Task: Substitute "Hawra" for every occurrence of "Hawraa" in the lines of the records below. Reproduce all other lines and words without alteration.

Data:

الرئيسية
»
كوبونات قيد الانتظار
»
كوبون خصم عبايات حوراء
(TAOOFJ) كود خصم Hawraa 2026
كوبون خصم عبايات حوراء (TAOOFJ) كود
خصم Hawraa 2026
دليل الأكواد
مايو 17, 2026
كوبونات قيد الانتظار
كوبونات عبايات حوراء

Solution below:
الرئيسية
»
كوبونات قيد الانتظار
»
كوبون خصم عبايات حوراء
(TAOOFJ) كود خصم Hawra 2026
كوبون خصم عبايات حوراء (TAOOFJ) كود
خصم Hawra 2026
دليل الأكواد
مايو 17, 2026
كوبونات قيد الانتظار
كوبونات عبايات حوراء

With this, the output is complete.